The chasm between what they view as disturbing behaviour and harmless fun widens while Hanna and Liv work at the pub under the stewardship of its drunken owner, Billy (Hugo Weaving), and his long-suffering partner, Carol (Ursula Yovich). The local men take many forms, some having more straightforwardly sociopathic vibes, while others are deeply pathetic, wounded husks. But perhaps the most odious are the performative “nice guys” who, as many women know, are often the most dangerous. As much as The Royal Hotel doesn’t possess the gore and guts of Wolf Creek, it is undoubtedly a horror film. The characters are surrounded by monsters, trapped in a terrifying vortex of boozy misogyny, and the kindness of strangers is nowhere to be found.

Green’s knack for suspense and composition has a little more room to express itself within The Royal Hotel, not limited to a single day or single office building as The Assistant was. An outing to a local waterhole takes on an enchanting dreamlike quality, where the camera slows down to take in the wide landscapes and dappled sunlight.

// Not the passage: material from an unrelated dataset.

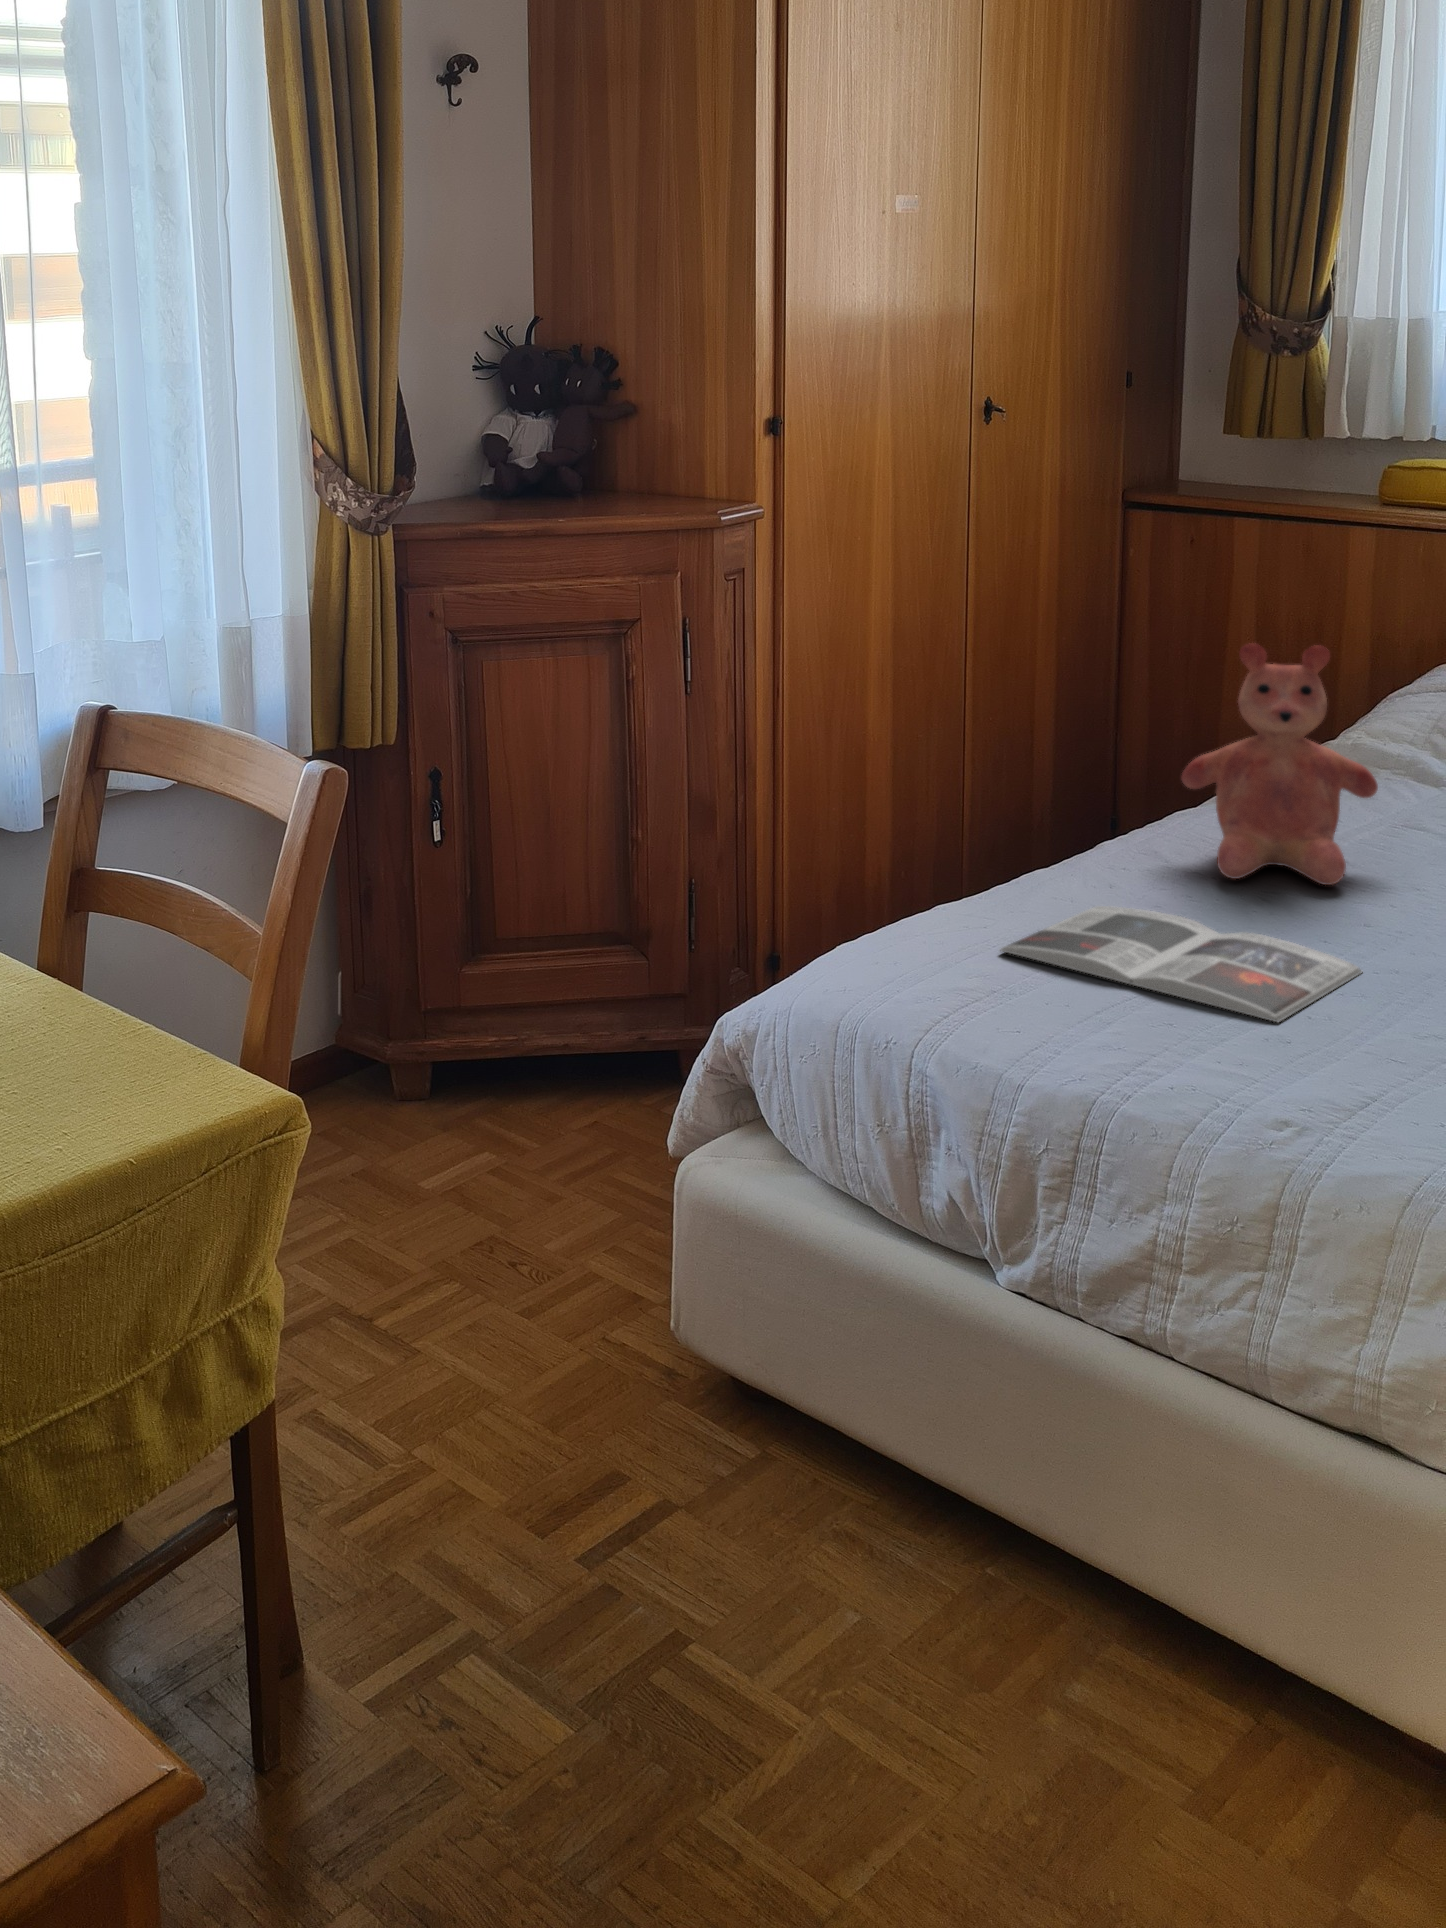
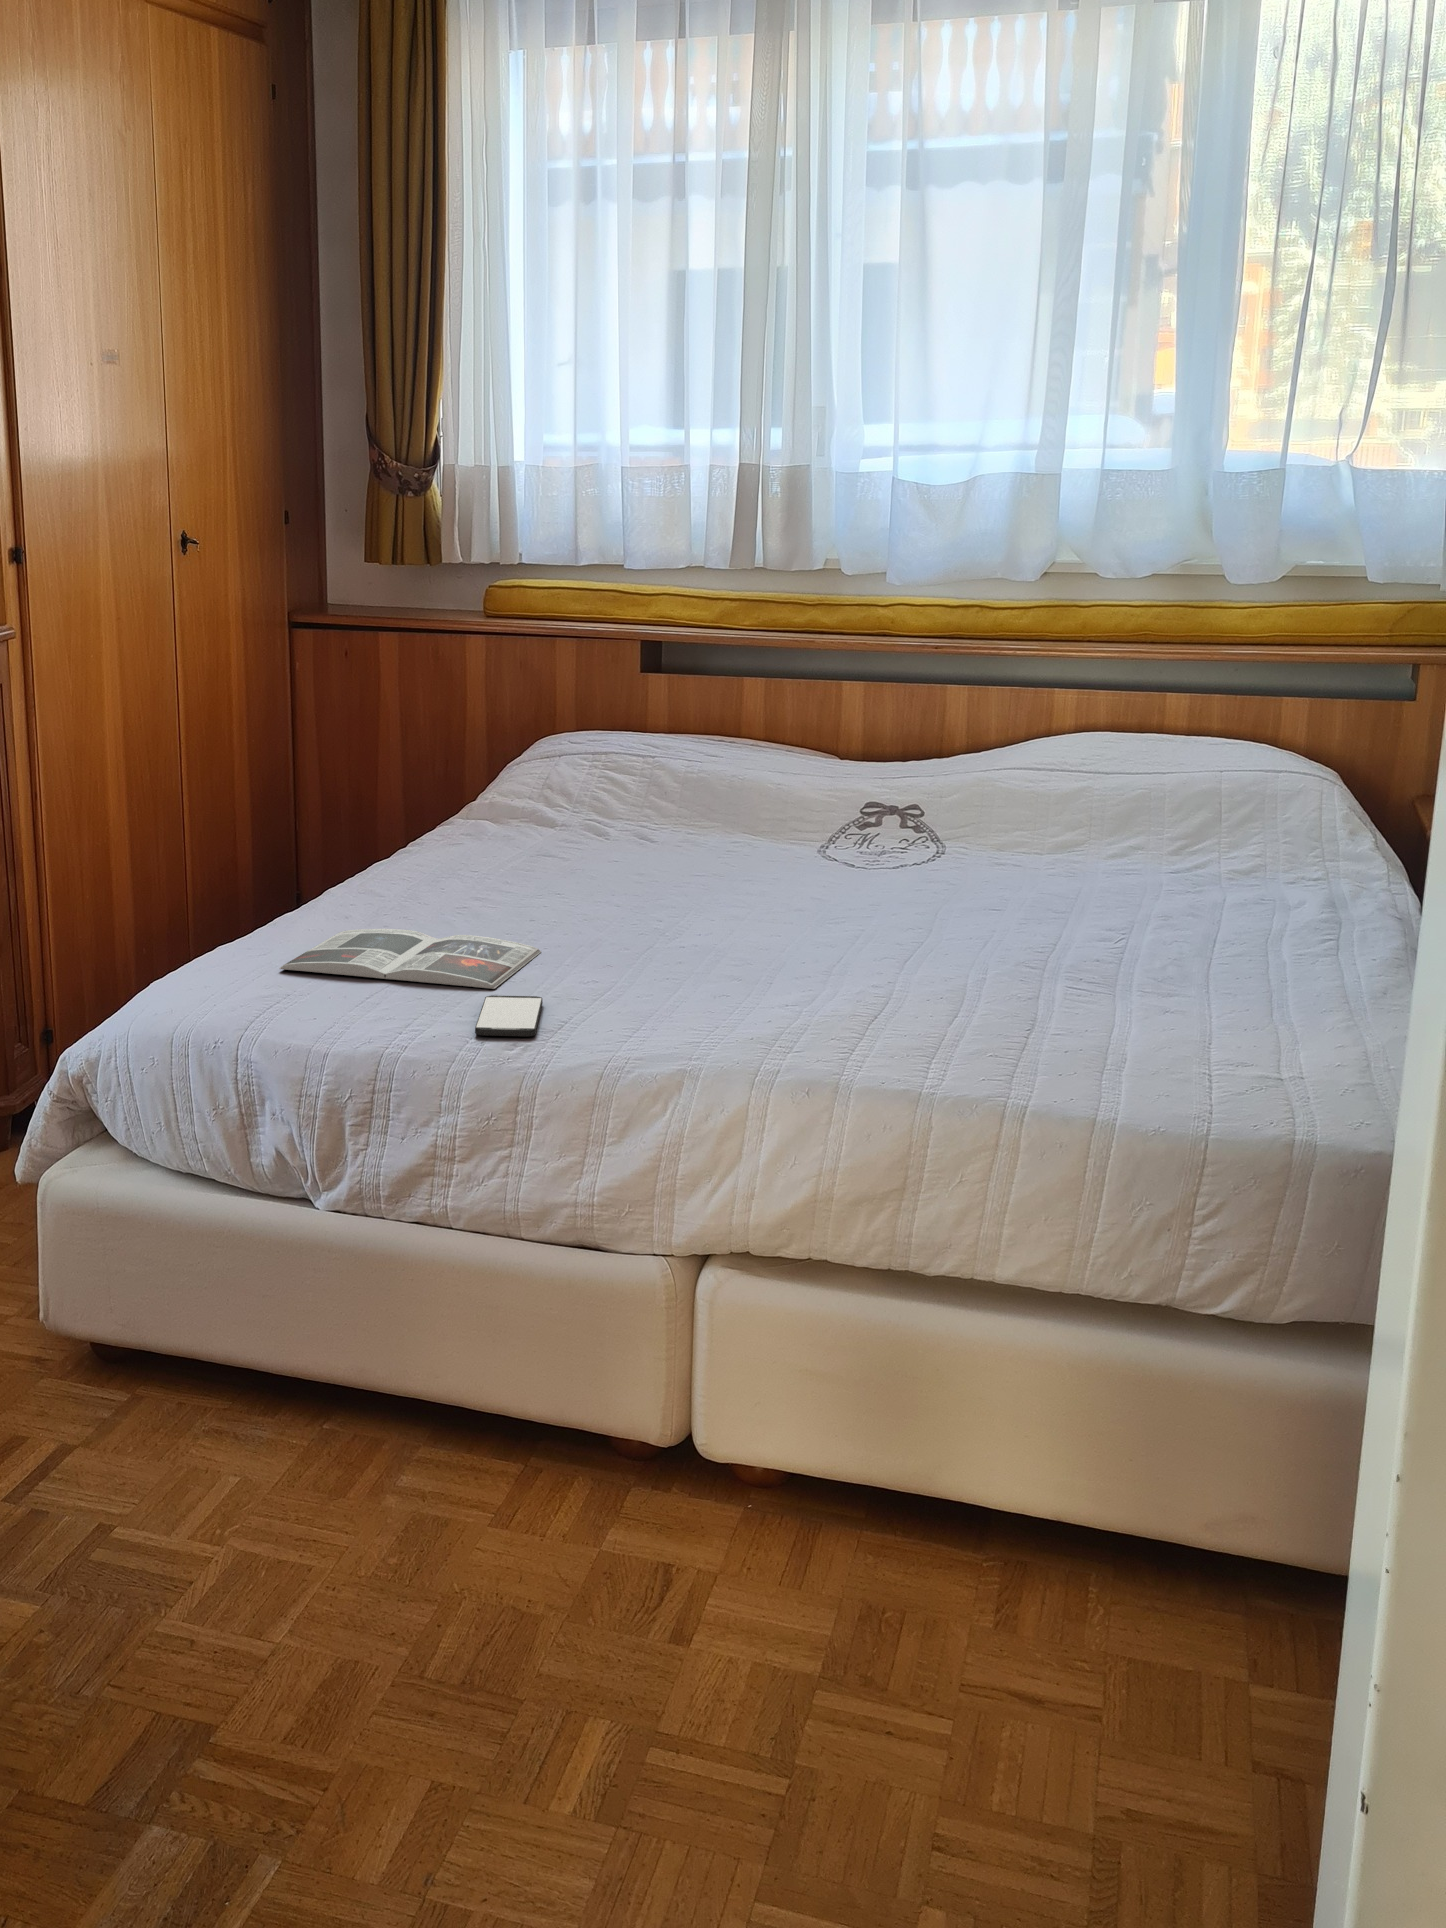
teddy bear: present [1181,643,1378,885] -> none [387,718,529,903]
smartphone: none [1229,1035,1342,1111] -> present [475,995,543,1037]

But Green can spin a nightmare with just much aplomb and frames scenes where an inebriated intruder appears in the doorway with all the nauseating dread of an escaped raptor entering a kitchen.

The creeping terror has all but disappeared by the final act, which descends into more explicit warfare and builds to one hell of a final shot. Womankind’s colonization of Mars may be a little while off, but this film is a convincing argument to get to work on those rocket ships.


Kitty Green pulls no punches in her terrifying tale of a vacation gone very wrong. Julia Garner and Jessica Henwick are exceptional, both in the warm chemistry of their friendship and polarized reactions to the threat of male violence that surrounds them while the pair take work in an isolated Australian mining town to fund their travels further. It’s a distinctly less subtle look at misogyny than her #MeToo masterpiece The Assistant, but Green further distinguishes herself as one of the most exciting and provocative feminist filmmakers around.